Status Politik Papua Dalam NKRI Final?

1
5279

JAYAPURA, SUARAPAPUA.com — Ketua Dewan Pimpinan Nasional Gerakan Rakyat Cinta Negara (DPN GERCIN) NKRI, Hendrik Yance Udam menyebut, persoalan Papua telah final dalam bingkai NKRI sesuai dengan Pepera 1969 yang difasilitasi PBB), sesui hukum internasional.

Menurut Yance Udam, Papua telah merdeka secara berdaulat dalam NKRI dan saatnya masyarakat Papua mengisi kemerdekaan itu dengan hal-hal yang positif, dan membangun Papua dalam bingkai NKRI.

“Di Papua ada 7 wilayah adat dan terdiri dari dua ratus lebih suku asli Papua. Tujuan kita mendirikan negara adalah salah satu tujuanya kesejahteraan,” ucap Yance sebagaimana dikutip ceposonline.com, Desember 2018.

Sementera itu, Jubir Nasional Pusat KNPB, Ones Nesta Suhuniap menyatakan, peryataan Yance Udam mengenai status politik Papua dalam Indonesia adalah sebuah kekeliruan dan tidak berasaskan fakta sejarah sesunguhnya.

Ones mengatakan, Indonesia dan Papua adalah dua bangsa yang berbeda, yaitu dari sejarahnya, suku, ras, dan budayah. Termasuk dalam perjuangan Indonesia hingga merdeka, nenek moyang orang Papua tidak perna terlibat berjuang untuk mendirikan rumah pancasila.

“Misalnya, pembentukan BPUPKI, kemudian dibubarkan oleh Jepang, dan bentuk PPKI pada tanggal 7 Agustus 1945 yang diketuai oleh Ir. Soekarno untuk mempersiapkan kemerdekaan Indonesia. Sebelumya pada sumpah pemuda pada 28 oktober 1928 yang ikut menghadiri atau jadi peserta Konggres Pemuda II berasal dari Jong Java, Jong Ambon, Jong Celebes, Jong Batak, Jong Sumatranen Bond, Jong Islamieten Bond, Sekar Rukun, PPPI, Pemuda Kaum Betawi, sedangkan Papua tidak perna terlibat didalamnya,“ Jelas Ones melaluii rilisnya yang diterima suarapapua.com Desember 2018.

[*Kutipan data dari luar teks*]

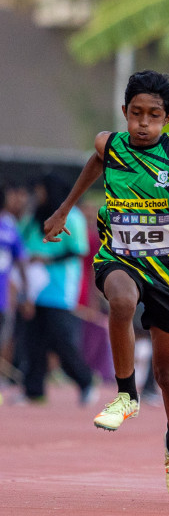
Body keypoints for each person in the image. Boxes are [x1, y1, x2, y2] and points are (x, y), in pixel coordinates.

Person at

Ia juga menjelaskan soal batas wilayah Hindia Belanda, dimana dimulai dari Ache hingga Ambonia dengan pusat adminstrasi Belada di Batavia, sekarang Jakarta. Sedangkan admintrasi Pemerintahan Belanda di Papua adalah di Holandia, sekarang Jayapura.

Setelah proklamasi kemerdekaan Indonesia pada 17 Agustus 1945, orang Papua masih dalam Wilayah Koloni Belanda.

“Indonesia tidak patuhi kesepakatan nomor 2504 untuk membangun Papua selama 25 tahun. Sehingga pada 1988, Dr.Thomas Wanggai deklarasikan Melanesia Barat pada 14 Desember 1988 untuk mengingatkan PBB, Amerika, Belanda dan Indonesia agar West Papua dikembalikan ke PBB, sehingga dilakukan referendum berdasarkan ageda PBB nomor 2504. Jadi tidak ada resolusi yang mengikat di PBB bahwa West Papua bagian dari Indonesia.

Maka keberadaan Indonesia di Papua ilegal, karena semua perjanjian internasional telah dilanggar atas  kongkalingkong Amerika dan Indonesia untuk kepentingan ekonomi. Oleh karena itu, saudara Yance Hendrik Udam perlu belajar sejarah aneksasi Bangsa Papua ke dalam Indonesia. Dengan demikian hak penentuan nasib sendiri bagi rakyat Papua masih berlaku,” kata Ones.

Oleh sebab itu, jika informasi mengenai keterlibatan orang Papua dalam perjuangan Indonesia meraih kemerdekaan terus digembor-gemborkan yang tidak sesuai dengan fakta, maka itu saudara Yance sedang menyebar kebohongan tanpa dasar historis.

“Saudara Yance silakan mencari makan, tetapi dengan cara yang bermartabat, jangan memberi makan keluarga dengan mengemis. Tidak boleh menjadi manusia instan, minta uang terus kepada Indonesia. Kami hargai hak anda, tetapi jangan menjadi pengemis kolonial,“ tutupnya.